DESCRIPTION (provided by applicant): The function of pancreatic beta-cell cells is a key issue in diabetes mellitus, but can only be assessed indirectly. Currently, several aspects regarding beta-cell mass remain to be elucidated, for example: (1) Is the total beta-cell mass at the onset of type 2 diabetes diminished or not, (2) how does the beta-cell mass develop during the course of the disease, (3) which factors affect beta-cell mass, and (4) how does beta-cell mass relate to the response to therapy. Futhermore, it would be of great interest to measure beta-cell mass after islet-transplantation. Research is hampered by the fact that no reliable methods exist to assess and quantify human beta-cell mass in vivo. If beta-cell mass could be determined by a non-invasive method, this would be of a tremendous asset in advancing this field of research. We have developed a radiolabeled agent (DOTA-Lys40-Exendin 4) that allows specific beta-cell imaging. In mice the tracer shows uptake of approximately 9% of the injected activity per gram of pancreas tissue. This specific tracer is therefore a promising tool for in vivo beta-cell imaging in humans.Under this grant proposal, we will develop a Ga-68 labeled DOTA-Exendin compound for imaging of beta-cells in vivo with positron emission tomography (PET). The use of a positron emitter such as Ga-68 will offer a number of advantages over conventional nuclear medicine imaging: 1. high spatial resolution, 2. accurate quantification, 3. exact localization of the pancreas / the beta-cell areas by use of an integrated PET/CT scanner (CT=computed tomography), even if pancreatic tracer uptake is decreased after beta-cell loss. In comparison to Magnetic Resonance Imaging (MRI), the approach is very sensitive and will not require direct labeling of beta-cells for imaging purposes. Direct labeling (for example with iron) can only be done in beta-cell transplantation (prior to islet transplantation) but is not suitable for imaging of pancreatic beta-cells in vivo. In this project, we will investigate the correlation of uptake of the Ga-68-labeled DOTA-Exendin and beta-cell mass in different animal models of diabetes. Upon succesful pre-clinical development of the tracer, pilot studies in humans will be conducted. Apart from proof-of-principle studies in healthy volunteers and diabetes type I and II patients, a dosimetric method will be established to simply and reliably quantify beta-cell mass by PET imaging.

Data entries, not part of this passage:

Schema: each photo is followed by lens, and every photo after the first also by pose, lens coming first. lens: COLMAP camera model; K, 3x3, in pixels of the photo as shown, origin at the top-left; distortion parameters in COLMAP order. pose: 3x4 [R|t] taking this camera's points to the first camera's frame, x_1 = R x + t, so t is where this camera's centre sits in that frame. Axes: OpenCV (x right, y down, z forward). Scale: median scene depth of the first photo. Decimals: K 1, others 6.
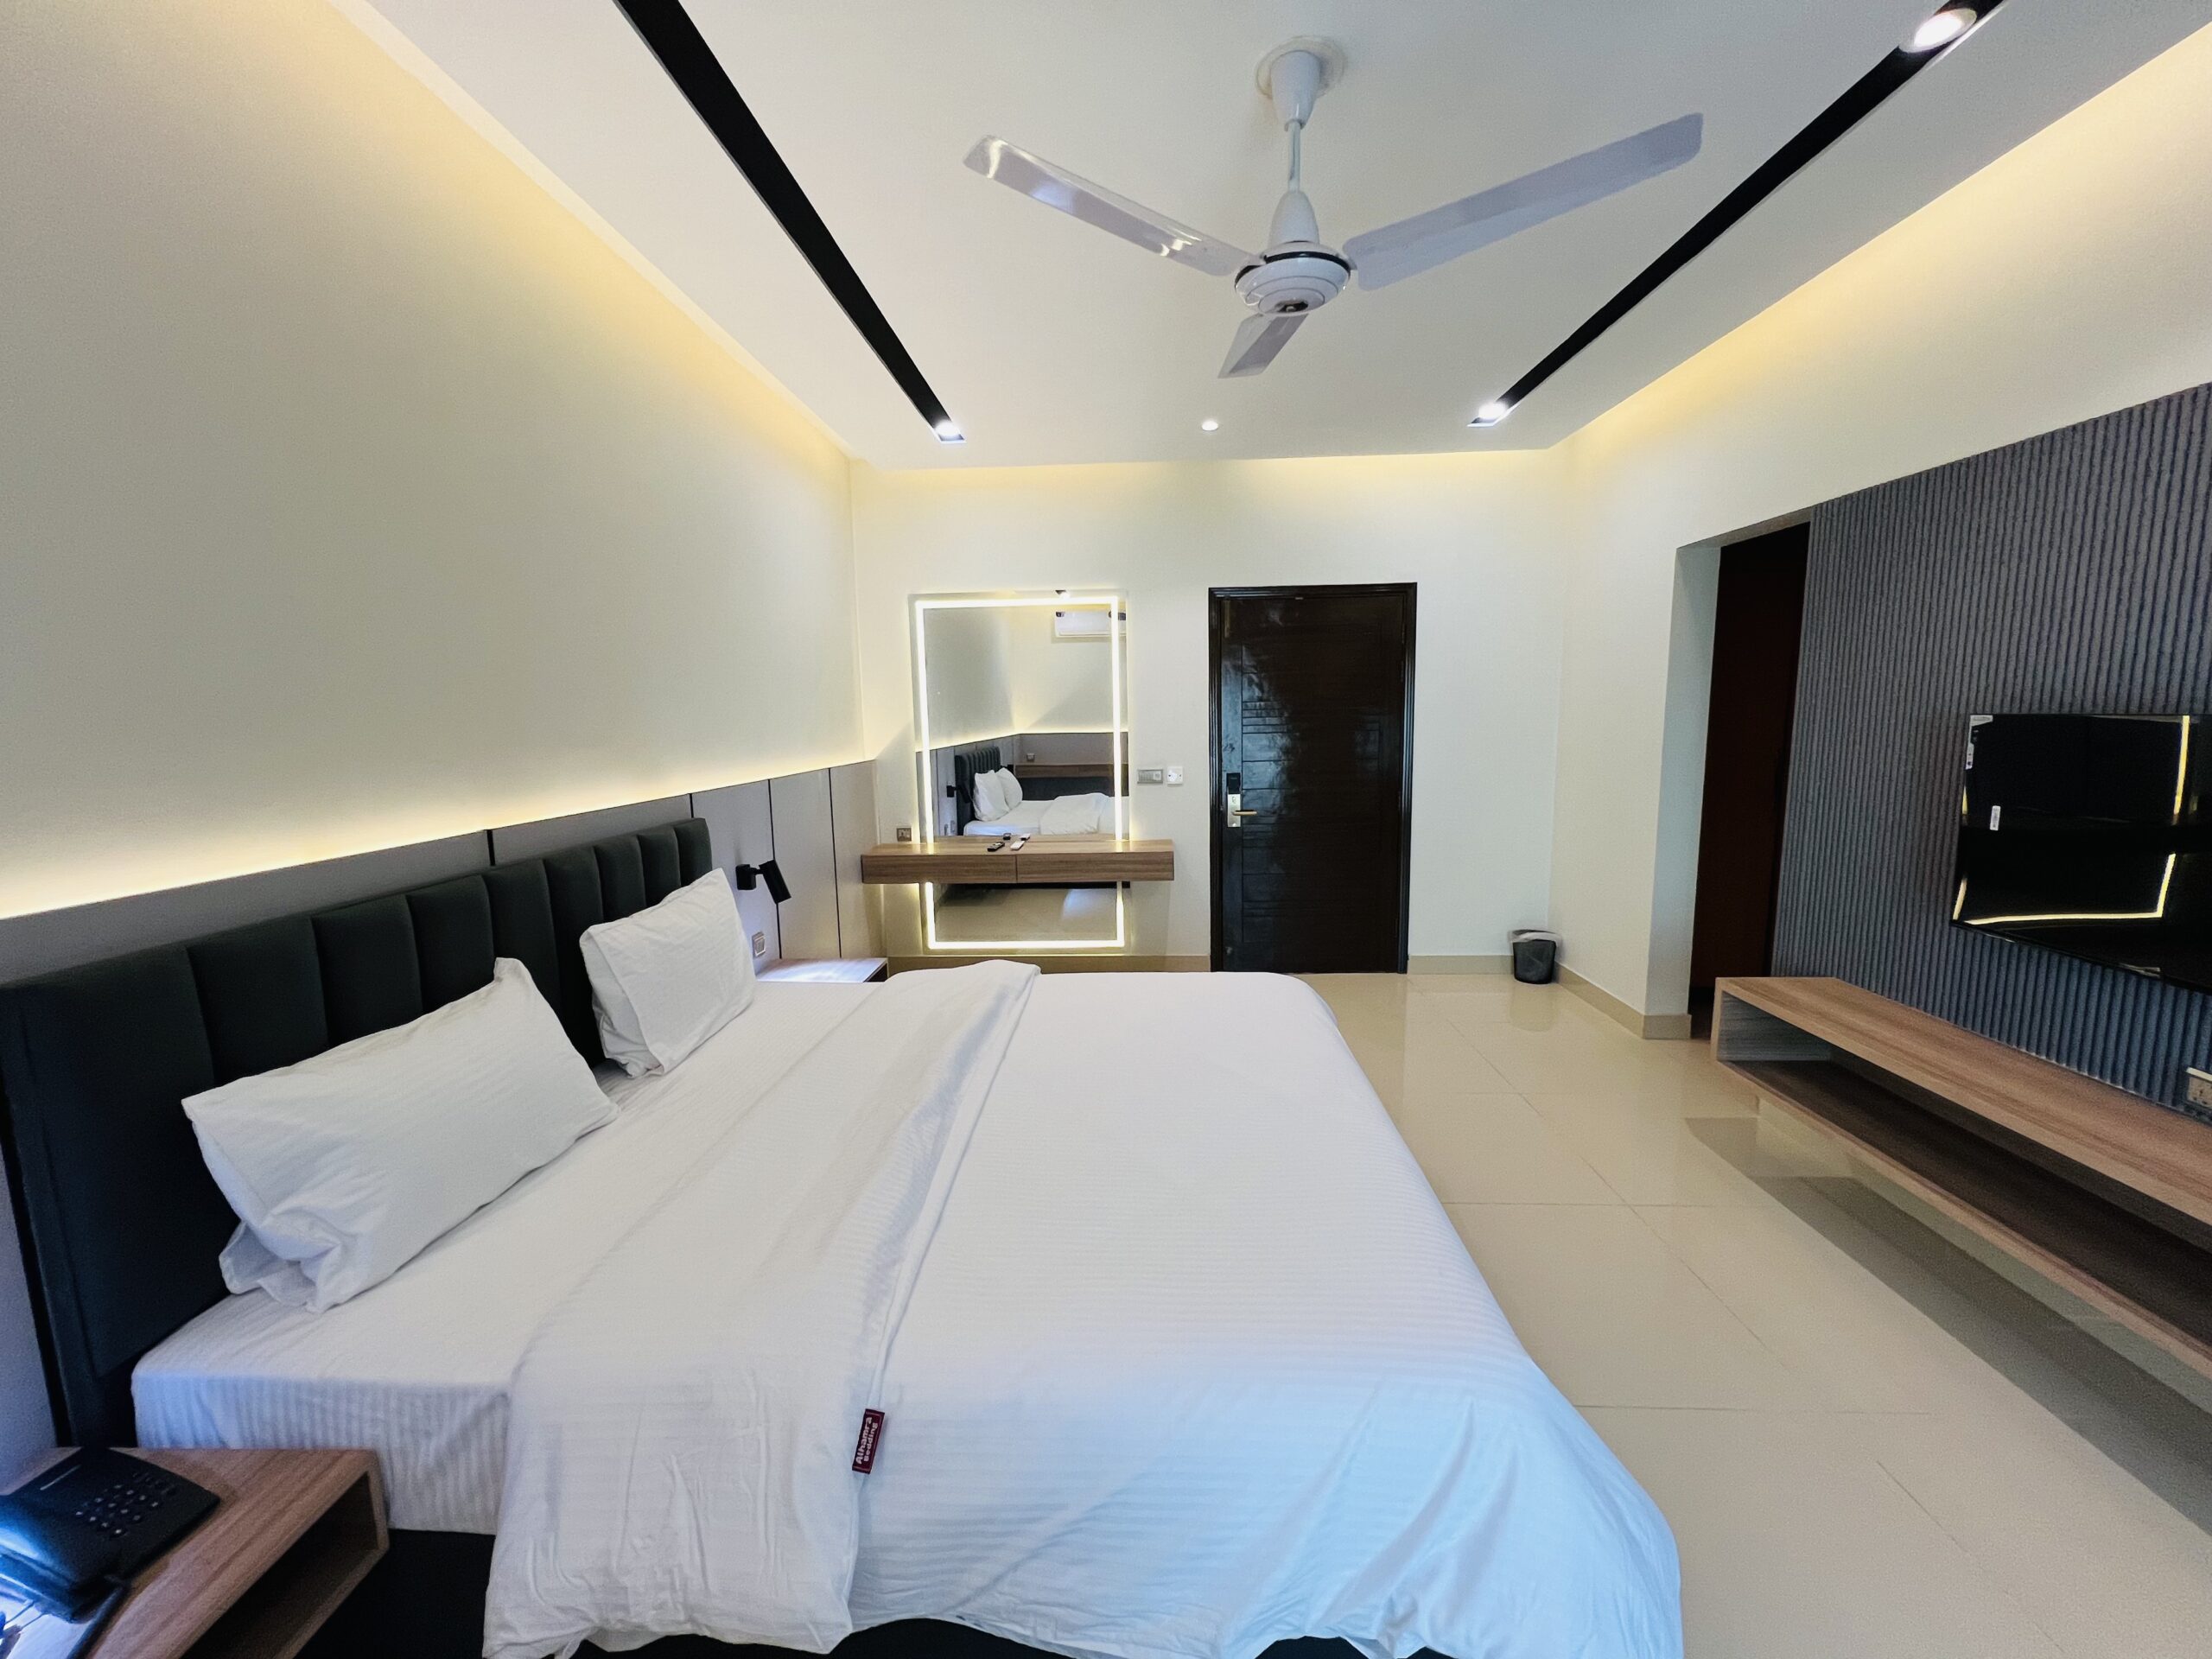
lens RADIAL K [[889.5, 0, 1105.3], [0, 889.5, 833.6], [0, 0, 1]] dist [0.000204, -0.001108]
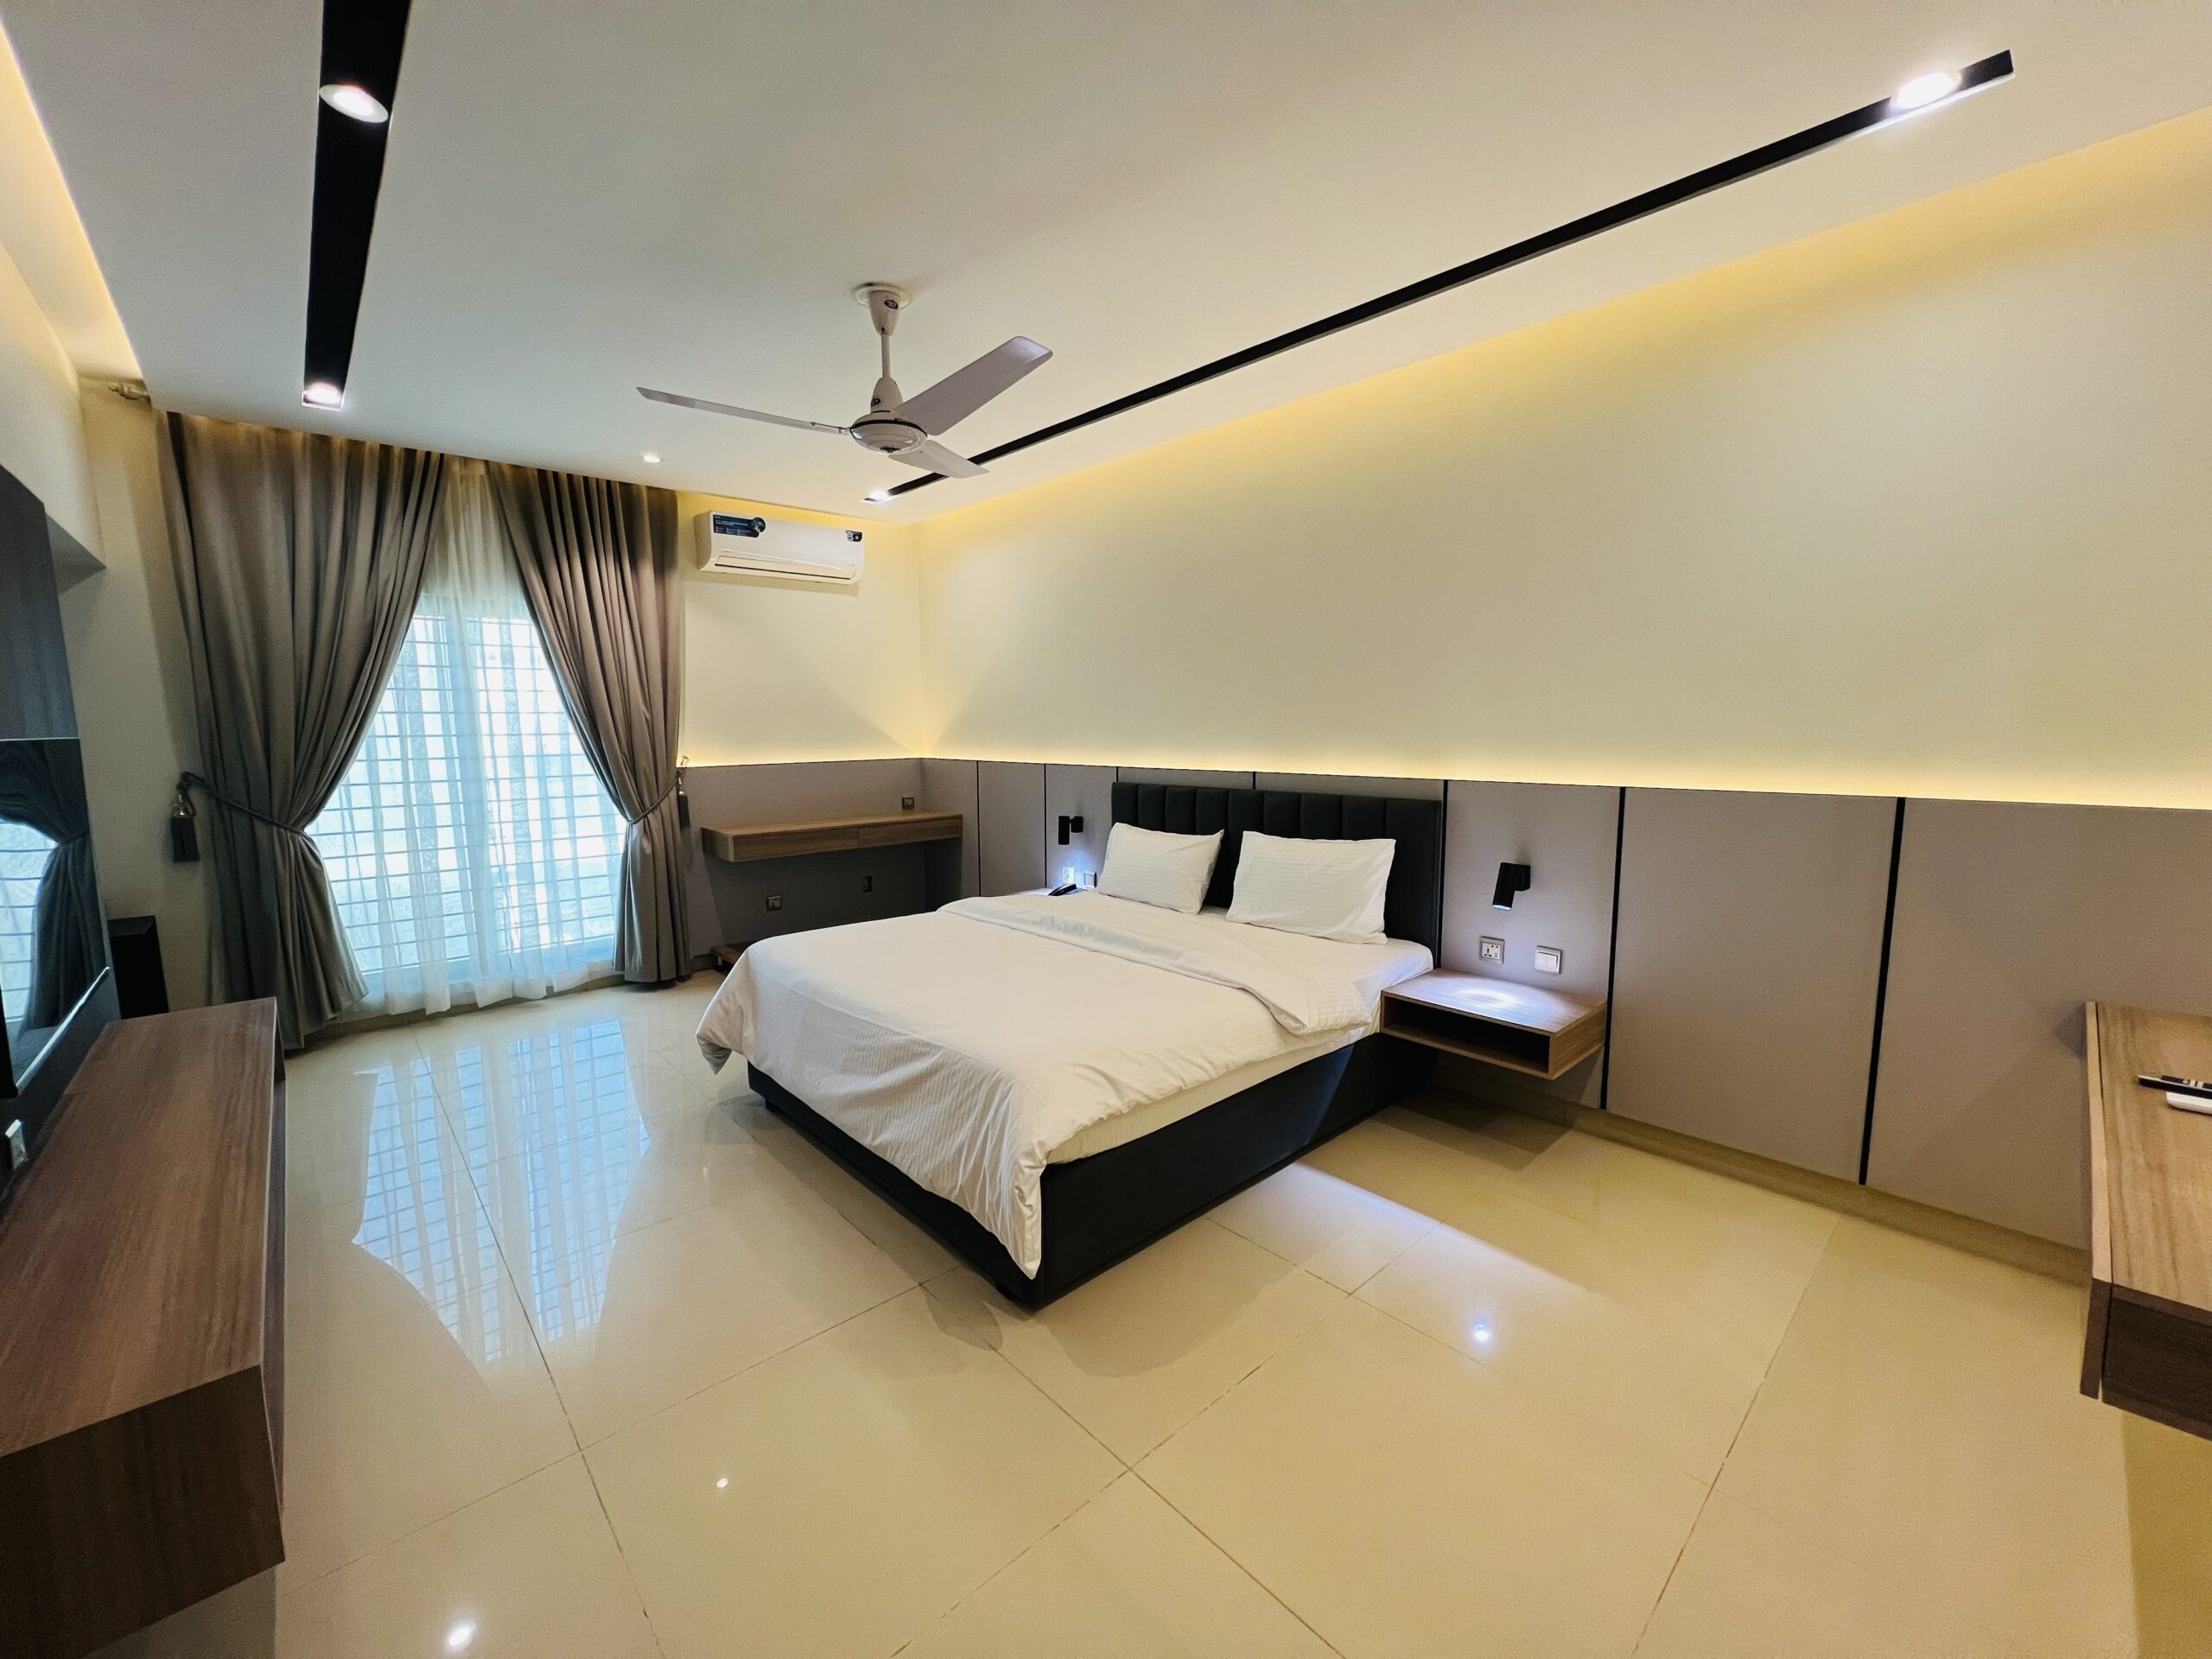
lens RADIAL K [[887.0, 0, 1100.9], [0, 887.0, 832.8], [0, 0, 1]] dist [-0.000607, 0.000234]
pose [[-0.708670, 0.106540, -0.697449, 0.401671], [-0.077602, 0.970765, 0.227142, -0.124601], [0.701259, 0.215092, -0.679685, 0.904602]]
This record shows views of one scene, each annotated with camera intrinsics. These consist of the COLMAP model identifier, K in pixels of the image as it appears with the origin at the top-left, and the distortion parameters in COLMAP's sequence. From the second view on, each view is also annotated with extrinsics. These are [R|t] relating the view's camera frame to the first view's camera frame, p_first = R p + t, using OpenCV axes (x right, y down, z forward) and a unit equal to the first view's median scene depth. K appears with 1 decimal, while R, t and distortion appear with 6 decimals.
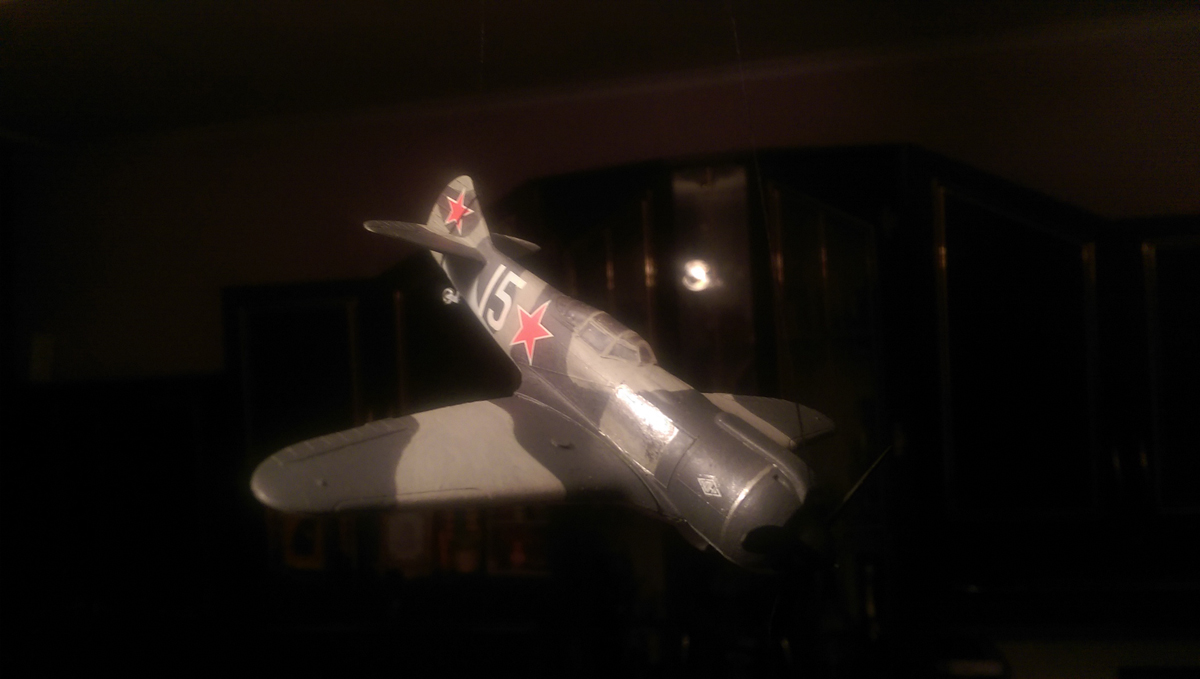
lens RADIAL K [[868.2, 0, 596.7], [0, 868.2, 346.7], [0, 0, 1]] dist [0.119286, -0.228482]
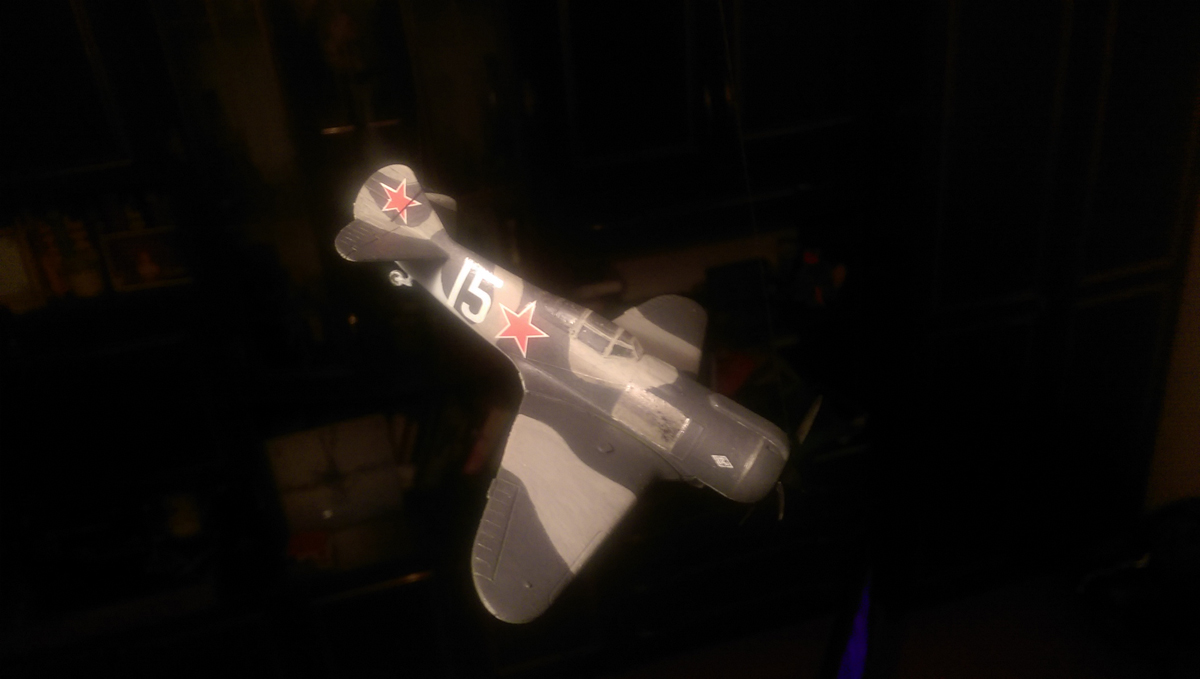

描述（由申请人提供）： 胰腺β细胞的功能是糖尿病的一个关键问题，但只能间接评估。目前，有关 β 细胞量的几个方面仍有待阐明，例如：（1）2 型糖尿病发病时的总 β 细胞量是否减少，（2）2 型糖尿病发病期间 β 细胞量如何发展？疾病的病程，(3) 哪些因素影响 β 细胞量，以及 (4) β 细胞量与治疗反应有何关系。此外，测量胰岛移植后的β细胞质量也将非常有意义。由于没有可靠的方法来评估和量化体内人类 β 细胞质量，这一事实阻碍了研究。如果可以通过非侵入性方法测定β细胞质量，这将是推进这一研究领域的巨大财富。 我们开发了一种放射性标记试剂 (DOTA-Lys40-Exendin 4)，可实现特定 β 细胞成像。在小鼠中，示踪剂显示每克胰腺组织吸收了大约 9% 的注射活性。因此，这种特定的示踪剂是人类体内 β 细胞成像的一种很有前途的工具。根据这项拨款提案，我们将开发一种 Ga-68 标记的 DOTA-Exendin 化合物，用于通过正电子发射断层扫描 (PET) 对体内 β 细胞进行成像。与传统核医学成像相比，使用 Ga-68 等正电子发射器将具有许多优势：1. 高空间分辨率，2. 精确定量，3. 通过使用集成的 PET/CT 扫描仪（CT=计算机断层扫描），即使在 β 细胞丢失后胰腺示踪剂的摄取减少。与磁共振成像 (MRI) 相比，该方法非常灵敏，不需要直接标记 β 细胞进行成像。直接标记（例如用铁）只能在 β 细胞移植中（胰岛移植之前）进行，但不适用于胰腺 β 细胞的体内成像。 在本项目中，我们将研究不同糖尿病动物模型中 Ga-68 标记的 DOTA-Exendin 摄取与 β 细胞质量的相关性。示踪剂临床前开发成功后，将在人体中进行试点研究。除了在健康志愿者以及 I 型和 II 型糖尿病患者中进行原理验证研究外，还将建立一种剂量测定方法，通过 PET 成像简单可靠地量化 β 细胞质量。